Rated PG-13 for language including some sexual material and a drug reference, 100 minutes
Original but thin "The Invention of Lying" has some fun moments
"The Invention of Lying" is a high-concept comedy with an original premise but a weak plot and thin story. There are some engaging moments along the way, unsurprising that its star, co-director and co-writer is British comedian Ricky Gervais (he created the U.K. version of "The Office"). Given that many might find a mixture of romantic comedy and religious satire an awkward one (it is), its appeal may be limited.
"Lying" is a comedy set in a world where no one can tell a lie and you know exactly how everyone feels. Gervais a hapless, single screenwriter named Mark who has trouble with relationships, to say the least. He goes on a date with the beautiful and successful Anna (Jennifer Garner), who isn't attracted to him. His secretary (Tina Fey) despises him, and he is generally unliked by his co-workers, including Rob Lowe and Jeffrey Tambor. Then one day Mark realizes that you can actually lie, and people will believe it. He becomes rich, successful and popular the world-over telling lies that he feels people want to hear.
"The Invention of Lying" is a fun comedy that is funniest when it stays focused on its premise and people tell the truth. When it veers off into romantic comedy and other subplots, it loses focus and humor. Gervais is a genuinely funny fellow, though, and its because of him that the movie works as well as it does. Just know that the tone may be viewed as sacrilegious and offputting to some, but it skewers all religions (Gervais, by the way, is an athiest, if that wasn't obvious). His version of "the Ten Commandments" is written down on a couple of pizza boxes, if that gives you any idea how all this works.
Gervais and Garner have good chemistry, but one mistake that Gervais makes is loading the film down with too many cameos and stunt casting parts. A load of actors including Edward Norton, Philip Seymour Hoffman, Christopher Guest and Jason Bateman all have walk-ons, some more successful than others (Hoffman - funny, Norton - not funny) while a load of other immensely talented actors are underused, especially "30 Rock's" Tina Fey, who has loads of good one-liners in a small role as Gervais's secretary ("You don't have any messages because I told everyone you were getting fired," she says.)
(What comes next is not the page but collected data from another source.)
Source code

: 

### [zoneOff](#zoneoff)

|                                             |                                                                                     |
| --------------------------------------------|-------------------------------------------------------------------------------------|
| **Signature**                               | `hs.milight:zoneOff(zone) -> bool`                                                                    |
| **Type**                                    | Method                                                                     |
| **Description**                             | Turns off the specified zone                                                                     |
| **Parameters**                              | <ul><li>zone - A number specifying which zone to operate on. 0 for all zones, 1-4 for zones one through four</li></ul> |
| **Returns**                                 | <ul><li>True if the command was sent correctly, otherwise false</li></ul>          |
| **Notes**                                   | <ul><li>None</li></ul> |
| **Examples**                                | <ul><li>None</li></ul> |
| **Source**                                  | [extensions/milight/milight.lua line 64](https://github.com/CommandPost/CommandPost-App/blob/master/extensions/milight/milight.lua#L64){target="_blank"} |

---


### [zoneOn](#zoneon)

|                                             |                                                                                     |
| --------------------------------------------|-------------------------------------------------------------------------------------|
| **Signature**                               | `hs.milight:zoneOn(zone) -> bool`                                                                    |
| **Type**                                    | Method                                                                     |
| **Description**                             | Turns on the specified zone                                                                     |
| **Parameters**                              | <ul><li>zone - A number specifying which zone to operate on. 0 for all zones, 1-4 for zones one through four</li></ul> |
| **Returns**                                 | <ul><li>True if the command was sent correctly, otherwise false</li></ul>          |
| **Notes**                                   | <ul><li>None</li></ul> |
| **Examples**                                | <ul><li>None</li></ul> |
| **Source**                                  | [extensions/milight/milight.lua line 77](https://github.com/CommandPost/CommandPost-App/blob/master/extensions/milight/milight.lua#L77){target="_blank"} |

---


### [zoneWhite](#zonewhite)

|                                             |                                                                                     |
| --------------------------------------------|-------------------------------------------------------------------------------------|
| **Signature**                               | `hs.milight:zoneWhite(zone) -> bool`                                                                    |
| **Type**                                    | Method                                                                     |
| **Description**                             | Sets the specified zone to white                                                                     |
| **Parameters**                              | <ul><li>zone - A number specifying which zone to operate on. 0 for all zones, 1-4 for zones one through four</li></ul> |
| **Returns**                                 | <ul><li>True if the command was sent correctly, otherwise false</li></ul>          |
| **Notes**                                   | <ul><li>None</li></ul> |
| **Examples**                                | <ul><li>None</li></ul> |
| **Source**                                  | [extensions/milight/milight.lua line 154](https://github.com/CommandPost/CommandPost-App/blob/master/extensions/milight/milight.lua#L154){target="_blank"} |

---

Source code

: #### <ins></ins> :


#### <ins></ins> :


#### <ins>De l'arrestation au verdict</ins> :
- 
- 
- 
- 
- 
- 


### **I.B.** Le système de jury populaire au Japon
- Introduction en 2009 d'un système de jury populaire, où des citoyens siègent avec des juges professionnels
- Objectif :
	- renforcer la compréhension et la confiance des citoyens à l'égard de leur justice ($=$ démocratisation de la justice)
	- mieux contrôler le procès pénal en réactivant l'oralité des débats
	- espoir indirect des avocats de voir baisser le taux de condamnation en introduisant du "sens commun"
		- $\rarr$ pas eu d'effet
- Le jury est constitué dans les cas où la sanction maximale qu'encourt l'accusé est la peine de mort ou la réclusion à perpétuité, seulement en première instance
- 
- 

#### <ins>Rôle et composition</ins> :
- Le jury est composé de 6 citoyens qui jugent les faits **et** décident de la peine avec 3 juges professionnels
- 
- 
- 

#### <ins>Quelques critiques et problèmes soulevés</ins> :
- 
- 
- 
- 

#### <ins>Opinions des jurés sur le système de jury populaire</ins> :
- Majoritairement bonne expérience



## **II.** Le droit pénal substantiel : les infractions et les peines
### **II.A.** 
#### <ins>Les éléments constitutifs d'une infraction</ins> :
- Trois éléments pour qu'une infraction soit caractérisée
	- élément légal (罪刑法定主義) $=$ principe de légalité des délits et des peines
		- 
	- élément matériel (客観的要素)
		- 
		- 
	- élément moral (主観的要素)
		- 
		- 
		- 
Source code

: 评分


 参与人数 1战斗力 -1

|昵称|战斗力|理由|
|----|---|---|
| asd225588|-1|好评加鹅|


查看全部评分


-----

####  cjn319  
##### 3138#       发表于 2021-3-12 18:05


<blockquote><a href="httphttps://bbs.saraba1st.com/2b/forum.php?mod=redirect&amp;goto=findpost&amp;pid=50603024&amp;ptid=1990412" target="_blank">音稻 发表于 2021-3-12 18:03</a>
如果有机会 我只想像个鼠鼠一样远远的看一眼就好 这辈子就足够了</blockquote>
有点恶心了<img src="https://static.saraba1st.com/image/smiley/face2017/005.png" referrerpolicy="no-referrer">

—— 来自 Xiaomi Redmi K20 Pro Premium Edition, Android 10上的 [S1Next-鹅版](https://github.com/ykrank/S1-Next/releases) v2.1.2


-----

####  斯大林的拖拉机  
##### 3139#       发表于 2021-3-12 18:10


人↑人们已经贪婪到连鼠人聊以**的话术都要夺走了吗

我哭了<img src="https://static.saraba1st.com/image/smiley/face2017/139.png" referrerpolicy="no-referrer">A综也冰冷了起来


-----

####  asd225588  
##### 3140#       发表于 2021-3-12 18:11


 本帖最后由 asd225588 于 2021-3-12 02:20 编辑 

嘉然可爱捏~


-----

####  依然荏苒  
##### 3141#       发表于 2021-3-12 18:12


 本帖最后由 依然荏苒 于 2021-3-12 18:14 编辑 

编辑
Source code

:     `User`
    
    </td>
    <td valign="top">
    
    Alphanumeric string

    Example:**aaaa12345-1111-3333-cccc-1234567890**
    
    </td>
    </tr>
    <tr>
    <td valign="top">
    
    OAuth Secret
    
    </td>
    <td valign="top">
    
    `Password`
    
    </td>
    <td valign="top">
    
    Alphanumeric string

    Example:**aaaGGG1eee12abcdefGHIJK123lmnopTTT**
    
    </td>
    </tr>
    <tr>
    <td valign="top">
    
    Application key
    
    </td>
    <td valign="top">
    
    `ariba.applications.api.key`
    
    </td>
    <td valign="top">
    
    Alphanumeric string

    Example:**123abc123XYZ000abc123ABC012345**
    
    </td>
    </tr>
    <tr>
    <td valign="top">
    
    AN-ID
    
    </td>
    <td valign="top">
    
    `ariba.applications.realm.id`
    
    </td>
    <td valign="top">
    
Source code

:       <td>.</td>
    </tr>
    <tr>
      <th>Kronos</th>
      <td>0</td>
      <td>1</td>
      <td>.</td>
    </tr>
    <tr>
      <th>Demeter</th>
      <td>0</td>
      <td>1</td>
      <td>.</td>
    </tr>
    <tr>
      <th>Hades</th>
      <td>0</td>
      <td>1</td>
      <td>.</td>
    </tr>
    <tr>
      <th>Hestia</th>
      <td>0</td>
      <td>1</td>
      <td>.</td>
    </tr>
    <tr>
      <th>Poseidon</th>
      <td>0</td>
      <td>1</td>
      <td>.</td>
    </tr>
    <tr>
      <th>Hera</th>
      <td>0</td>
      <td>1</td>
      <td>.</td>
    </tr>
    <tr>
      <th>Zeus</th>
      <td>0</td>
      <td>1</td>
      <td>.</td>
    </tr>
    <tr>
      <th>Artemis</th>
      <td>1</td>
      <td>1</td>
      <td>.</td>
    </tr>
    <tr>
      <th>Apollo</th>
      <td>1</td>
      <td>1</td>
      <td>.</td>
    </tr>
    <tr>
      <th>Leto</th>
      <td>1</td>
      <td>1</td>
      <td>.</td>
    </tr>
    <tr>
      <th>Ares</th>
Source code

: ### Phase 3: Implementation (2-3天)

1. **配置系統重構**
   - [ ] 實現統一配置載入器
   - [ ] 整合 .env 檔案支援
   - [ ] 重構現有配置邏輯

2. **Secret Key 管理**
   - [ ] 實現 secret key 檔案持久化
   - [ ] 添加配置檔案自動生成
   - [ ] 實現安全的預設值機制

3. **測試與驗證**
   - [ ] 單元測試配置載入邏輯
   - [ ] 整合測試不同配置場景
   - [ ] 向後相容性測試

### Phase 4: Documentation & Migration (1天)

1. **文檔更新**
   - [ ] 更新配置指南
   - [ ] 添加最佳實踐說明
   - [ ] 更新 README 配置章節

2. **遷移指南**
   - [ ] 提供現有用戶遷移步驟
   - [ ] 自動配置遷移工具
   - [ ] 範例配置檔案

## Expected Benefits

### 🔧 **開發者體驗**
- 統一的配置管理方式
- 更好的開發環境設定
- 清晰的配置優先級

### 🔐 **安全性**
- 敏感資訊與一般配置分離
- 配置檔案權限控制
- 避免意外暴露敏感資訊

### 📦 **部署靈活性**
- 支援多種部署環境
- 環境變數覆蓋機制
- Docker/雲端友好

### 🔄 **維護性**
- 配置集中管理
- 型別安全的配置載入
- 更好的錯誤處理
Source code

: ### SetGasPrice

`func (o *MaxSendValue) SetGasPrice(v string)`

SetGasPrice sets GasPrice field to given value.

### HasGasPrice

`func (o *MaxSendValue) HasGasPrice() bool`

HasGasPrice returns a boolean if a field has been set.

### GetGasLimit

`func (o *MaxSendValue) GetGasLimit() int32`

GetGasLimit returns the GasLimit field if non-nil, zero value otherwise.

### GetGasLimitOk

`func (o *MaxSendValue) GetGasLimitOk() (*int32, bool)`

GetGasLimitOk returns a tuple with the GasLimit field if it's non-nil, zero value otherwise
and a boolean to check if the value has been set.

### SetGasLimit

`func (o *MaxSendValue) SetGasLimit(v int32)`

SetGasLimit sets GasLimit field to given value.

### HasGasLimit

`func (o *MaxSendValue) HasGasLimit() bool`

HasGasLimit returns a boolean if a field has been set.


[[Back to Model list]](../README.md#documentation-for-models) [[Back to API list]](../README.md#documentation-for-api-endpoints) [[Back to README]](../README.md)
The mix of romantic comedy and religious satire in "Lying" is an uneven one, and the romantic comedy scenes don't really fit; it would have worked better had it focused strictly on the no-lying premise. Gervais is a talented, award-winning comedian, though "The Invention of Lying" isn't one of his better efforts. This may be for hardcore Gervais fans only, which is a limited appeal at best.